Stored dataset items
════════════════════
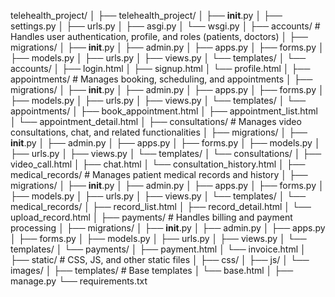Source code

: telehealth_project/
│
├── telehealth_project/
│ ├── **init**.py
│ ├── settings.py
│ ├── urls.py
│ ├── asgi.py
│ └── wsgi.py
│
├── accounts/ # Handles user authentication, profile, and roles (patients, doctors)
│ ├── migrations/
│ ├── **init**.py
│ ├── admin.py
│ ├── apps.py
│ ├── forms.py
│ ├── models.py
│ ├── urls.py
│ ├── views.py
│ └── templates/
│ └── accounts/
│ ├── login.html
│ ├── signup.html
│ └── profile.html
│
├── appointments/ # Manages booking, scheduling, and appointments
│ ├── migrations/
│ ├── **init**.py
│ ├── admin.py
│ ├── apps.py
│ ├── forms.py
│ ├── models.py
│ ├── urls.py
│ ├── views.py
│ └── templates/
│ └── appointments/
│ ├── book_appointment.html
│ ├── appointment_list.html
│ └── appointment_detail.html
│
├── consultations/ # Manages video consultations, chat, and related functionalities
│ ├── migrations/
│ ├── **init**.py
│ ├── admin.py
│ ├── apps.py
│ ├── forms.py
│ ├── models.py
│ ├── urls.py
│ ├── views.py
│ └── templates/
│ └── consultations/
│ ├── video_call.html
│ ├── chat.html
│ └── consultation_history.html
│
├── medical_records/ # Manages patient medical records and history
│ ├── migrations/
│ ├── **init**.py
│ ├── admin.py
│ ├── apps.py
│ ├── forms.py
│ ├── models.py
│ ├── urls.py
│ ├── views.py
│ └── templates/
│ └── medical_records/
│ ├── record_list.html
│ ├── record_detail.html
│ └── upload_record.html
│
├── payments/ # Handles billing and payment processing
│ ├── migrations/
│ ├── **init**.py
│ ├── admin.py
│ ├── apps.py
│ ├── forms.py
│ ├── models.py
│ ├── urls.py
│ ├── views.py
│ └── templates/
│ └── payments/
│ ├── payment.html
│ └── invoice.html
│
├── static/ # CSS, JS, and other static files
│ ├── css/
│ ├── js/
│ └── images/
│
├── templates/ # Base templates
│ └── base.html
│
├── manage.py
└── requirements.txt
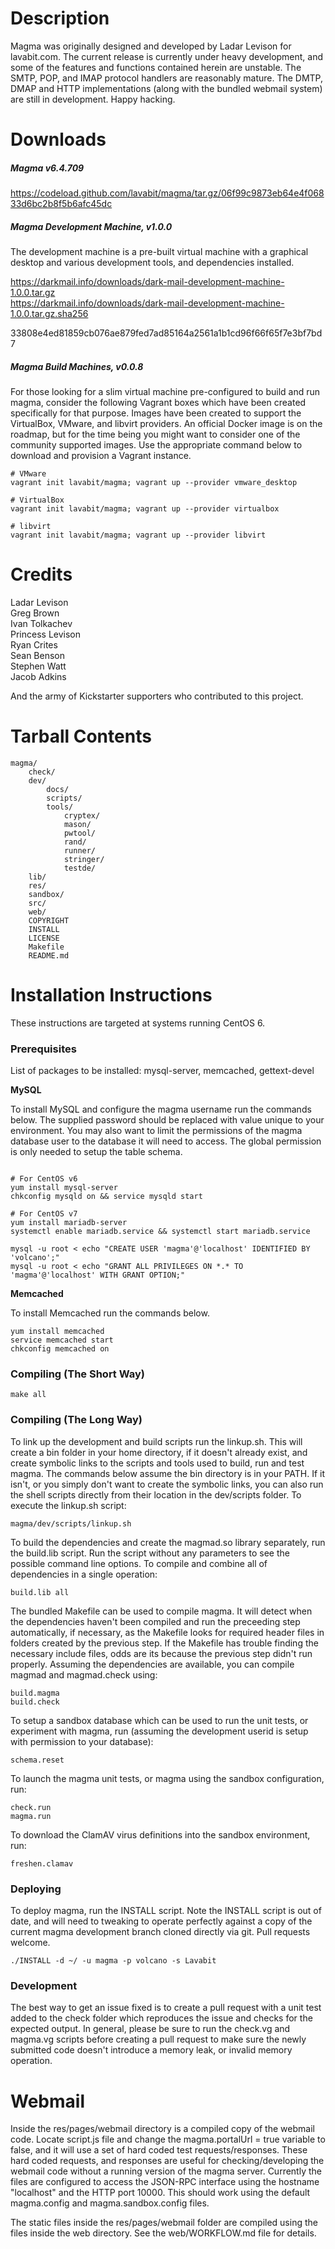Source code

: # Description

Magma was originally designed and developed by Ladar Levison for lavabit.com. The current release is currently under heavy development, and some of the features and functions contained herein are unstable. The SMTP, POP, and IMAP protocol handlers are reasonably mature. The DMTP, DMAP and HTTP implementations (along with the bundled webmail system) are still in development. Happy hacking.

# Downloads

##### Magma v6.4.709

https://codeload.github.com/lavabit/magma/tar.gz/06f99c9873eb64e4f06833d6bc2b8f5b6afc45dc

##### Magma Development Machine, v1.0.0

The development machine is a pre-built virtual machine with a graphical desktop and various development tools, and dependencies installed.

https://darkmail.info/downloads/dark-mail-development-machine-1.0.0.tar.gz    
https://darkmail.info/downloads/dark-mail-development-machine-1.0.0.tar.gz.sha256    

33808e4ed81859cb076ae879fed7ad85164a2561a1b1cd96f66f65f7e3bf7bd7

##### Magma Build Machines, v0.0.8

For those looking for a slim virtual machine pre-configured to build and run magma, consider the following Vagrant boxes which have been created specifically for that purpose. Images have been created to support the VirtualBox, VMware, and libvirt providers. An official Docker image is on the roadmap, but for the time being you might want to consider one of the community supported images. Use the appropriate command below to download and provision a Vagrant instance.

```shell
# VMware
vagrant init lavabit/magma; vagrant up --provider vmware_desktop

# VirtualBox
vagrant init lavabit/magma; vagrant up --provider virtualbox

# libvirt
vagrant init lavabit/magma; vagrant up --provider libvirt
```

# Credits

Ladar Levison    
Greg Brown    
Ivan Tolkachev    
Princess Levison    
Ryan Crites    
Sean Benson    
Stephen Watt    
Jacob Adkins    

And the army of Kickstarter supporters who contributed to this project.

# Tarball Contents

```
magma/
	check/
	dev/
		docs/
		scripts/
		tools/
			cryptex/
			mason/
			pwtool/
			rand/
			runner/
			stringer/
			testde/
	lib/
	res/
	sandbox/
	src/
	web/
	COPYRIGHT
	INSTALL
	LICENSE
	Makefile
	README.md
```

# Installation Instructions

These instructions are targeted at systems running CentOS 6.

### Prerequisites

List of packages to be installed: mysql-server, memcached, gettext-devel

**MySQL**

To install MySQL and configure the magma username run the commands below. The supplied password should be replaced with value unique to your environment. You may also want to limit the permissions of the magma database user to the database it will need to access. The global permission is only needed to setup the table schema.

```shell

# For CentOS v6
yum install mysql-server
chkconfig mysqld on && service mysqld start

# For CentOS v7
yum install mariadb-server
systemctl enable mariadb.service && systemctl start mariadb.service

mysql -u root < echo "CREATE USER 'magma'@'localhost' IDENTIFIED BY 'volcano';"
mysql -u root < echo "GRANT ALL PRIVILEGES ON *.* TO 'magma'@'localhost' WITH GRANT OPTION;"
```

**Memcached**

To install Memcached run the commands below.

```shell
yum install memcached
service memcached start
chkconfig memcached on
```
### Compiling (The Short Way)

```shell
make all
```

### Compiling (The Long Way)

To link up the development and build scripts run the linkup.sh. This will create a bin folder in your home directory, if it doesn't already exist, and create symbolic links to the scripts and tools used to build, run and test magma. The commands below assume the bin directory is in your PATH. If it isn't, or you simply don't want to create the symbolic links, you can also run the shell scripts directly from their location in the dev/scripts folder. To execute the linkup.sh script:


```shell
magma/dev/scripts/linkup.sh
```

To build the dependencies and create the magmad.so library separately, run the build.lib script. Run the script without any parameters to see the possible command line options. To compile and combine all of dependencies in a single operation:


```shell
build.lib all
```

The bundled Makefile can be used to compile magma. It will detect when the dependencies haven't been compiled and run the preceeding step automatically, if necessary, as the Makefile looks for required header files in folders created by the previous step. If the Makefile has trouble finding the necessary include files, odds are its because the previous step didn't run properly. Assuming the dependencies are available, you can compile magmad and magmad.check using:

```shell
build.magma
build.check
```

To setup a sandbox database which can be used to run the unit tests, or experiment with magma, run (assuming the development userid is setup with permission to your database):

```shell
schema.reset
```

To launch the magma unit tests, or magma using the sandbox configuration, run:

```shell
check.run
magma.run
```

To download the ClamAV virus definitions into the sandbox environment, run:

```shell
freshen.clamav
```

### Deploying

To deploy magma, run the INSTALL script. Note the INSTALL script is out of date, and will need to tweaking to operate perfectly against a copy of the current magma development branch cloned directly via git. Pull requests welcome.

```shell
./INSTALL -d ~/ -u magma -p volcano -s Lavabit
```

### Development

The best way to get an issue fixed is to create a pull request with a unit test added to the check folder which reproduces the issue and checks for the expected output. In general, please be sure to run the check.vg and magma.vg scripts before creating a pull request to make sure the newly submitted code doesn't introduce a memory leak, or invalid memory operation.


# Webmail

Inside the res/pages/webmail directory is a compiled copy of the webmail code. Locate script.js file and change the magma.portalUrl = true variable to false, and it will use a set of hard coded test requests/responses. These hard coded requests, and responses are useful for checking/developing the webmail code without a running version of the magma server. Currently the files are configured to access the JSON-RPC interface using the hostname "localhost" and the HTTP port 10000. This should work using the default magma.config and magma.sandbox.config files.

The static files inside the res/pages/webmail folder are compiled using the files inside the web directory. See the web/WORKFLOW.md file for details.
════════════════════
#### PROBLEM DETAILS:
Among the records above, find each line holding "schema" and list it.

#### RESULT OF THE TASK:
To install MySQL and configure the magma username run the commands below. The supplied password should be replaced with value unique to your environment. You may also want to limit the permissions of the magma database user to the database it will need to access. The global permission is only needed to setup the table schema.
schema.reset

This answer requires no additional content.